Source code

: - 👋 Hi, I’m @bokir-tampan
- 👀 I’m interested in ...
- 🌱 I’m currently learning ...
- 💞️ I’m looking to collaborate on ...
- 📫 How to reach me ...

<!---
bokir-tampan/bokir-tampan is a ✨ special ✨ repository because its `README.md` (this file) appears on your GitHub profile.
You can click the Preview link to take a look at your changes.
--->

▬▬▬▬▬▬▬▬▬▬

> HOW TO COMPLETE THIS TASK: Give back the data exactly, with no line dropped.

> RESPONSE AREA:
Source code

: - 👋 Hi, I’m @bokir-tampan
- 👀 I’m interested in ...
- 🌱 I’m currently learning ...
- 💞️ I’m looking to collaborate on ...
- 📫 How to reach me ...

<!---
bokir-tampan/bokir-tampan is a ✨ special ✨ repository because its `README.md` (this file) appears on your GitHub profile.
You can click the Preview link to take a look at your changes.
--->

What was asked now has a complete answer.